Further credit tightening weighs on residential outlook
Powered by HomeBuilder and record low interest rates, total building activity rebounded 13% in FY2021 to $131.21 billion (constant FY2020 prices). With the winding back of stimulus and capacity constraints biting, a modest 2% fall is estimated for FY2022.
Given a significant backlog of residential work to get through and a sizeable major project pipeline on the non-residential building front, total building starts are expected to rise 3% to $133.31 billion in FY2023. With the sharp profile of recent cash rate target rises, the trajectory of credit availability has worsened.
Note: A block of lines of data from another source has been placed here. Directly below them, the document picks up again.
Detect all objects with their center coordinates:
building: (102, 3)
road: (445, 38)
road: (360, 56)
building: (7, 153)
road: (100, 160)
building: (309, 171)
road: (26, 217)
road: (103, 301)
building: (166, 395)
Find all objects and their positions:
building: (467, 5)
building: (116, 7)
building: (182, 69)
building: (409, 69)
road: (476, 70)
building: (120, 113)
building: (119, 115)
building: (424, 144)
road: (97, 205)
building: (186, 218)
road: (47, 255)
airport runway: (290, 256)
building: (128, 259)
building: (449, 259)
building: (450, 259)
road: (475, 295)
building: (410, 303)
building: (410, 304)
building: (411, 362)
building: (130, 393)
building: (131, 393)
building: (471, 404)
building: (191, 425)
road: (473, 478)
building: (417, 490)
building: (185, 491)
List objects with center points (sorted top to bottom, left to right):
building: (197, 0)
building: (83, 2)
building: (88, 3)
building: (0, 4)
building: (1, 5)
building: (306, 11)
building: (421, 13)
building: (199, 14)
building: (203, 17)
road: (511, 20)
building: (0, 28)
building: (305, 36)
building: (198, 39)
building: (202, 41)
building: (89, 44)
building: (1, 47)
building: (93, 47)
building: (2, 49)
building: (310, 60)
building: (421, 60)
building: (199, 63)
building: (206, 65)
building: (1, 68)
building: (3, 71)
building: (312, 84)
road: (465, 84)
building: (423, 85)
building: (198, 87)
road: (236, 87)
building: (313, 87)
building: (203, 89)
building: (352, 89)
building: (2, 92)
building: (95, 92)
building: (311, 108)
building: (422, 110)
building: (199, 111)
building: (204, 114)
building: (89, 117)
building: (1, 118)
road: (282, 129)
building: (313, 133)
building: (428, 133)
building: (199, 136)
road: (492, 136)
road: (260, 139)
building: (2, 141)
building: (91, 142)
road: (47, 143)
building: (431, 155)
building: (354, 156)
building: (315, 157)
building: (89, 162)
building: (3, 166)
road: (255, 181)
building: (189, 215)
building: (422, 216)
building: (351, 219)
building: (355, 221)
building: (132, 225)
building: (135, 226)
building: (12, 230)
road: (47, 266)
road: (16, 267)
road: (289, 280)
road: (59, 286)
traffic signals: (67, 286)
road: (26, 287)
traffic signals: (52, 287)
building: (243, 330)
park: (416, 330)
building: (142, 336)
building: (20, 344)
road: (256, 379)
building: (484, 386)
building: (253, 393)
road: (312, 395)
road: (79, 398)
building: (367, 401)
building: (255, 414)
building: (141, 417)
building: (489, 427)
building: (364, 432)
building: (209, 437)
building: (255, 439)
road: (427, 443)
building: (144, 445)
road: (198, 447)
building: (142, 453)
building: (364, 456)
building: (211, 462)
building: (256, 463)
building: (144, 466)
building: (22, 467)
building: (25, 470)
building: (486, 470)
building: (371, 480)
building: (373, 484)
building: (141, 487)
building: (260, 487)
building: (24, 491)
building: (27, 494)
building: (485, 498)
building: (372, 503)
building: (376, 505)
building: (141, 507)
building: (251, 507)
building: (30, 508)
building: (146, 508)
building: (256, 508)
Construction input shortages remain acute, with trade labour and material costs continuing to firm. Both factors will contribute to a higher rate of demand destruction in the near term.
What you will learn:
National total building activity is set to hold largely unchanged near $131.7 billion (constant FY2020 prices) to FY2024. Residential starts are expected to sit at around 200,000 dwellings per annum over the same two-year period, whilst non-residential commencements are set to reach $51.67 billion.
This represents a downgrade to the total building outlook compared to our May forecast, with near-term expectations for residential building pulled back to reflect an accelerated lift in interest rates and the first tranche of 2021 Census results. The outlook for non-residential building remains unchanged.
Deteriorating credit availability, rising costs, and lengthy delays are set to drag on housing activity. The cash rate is expected to reach 2.5% by mid-2023, while annualised construction cost growth will remain in double-digit territory over FY2023.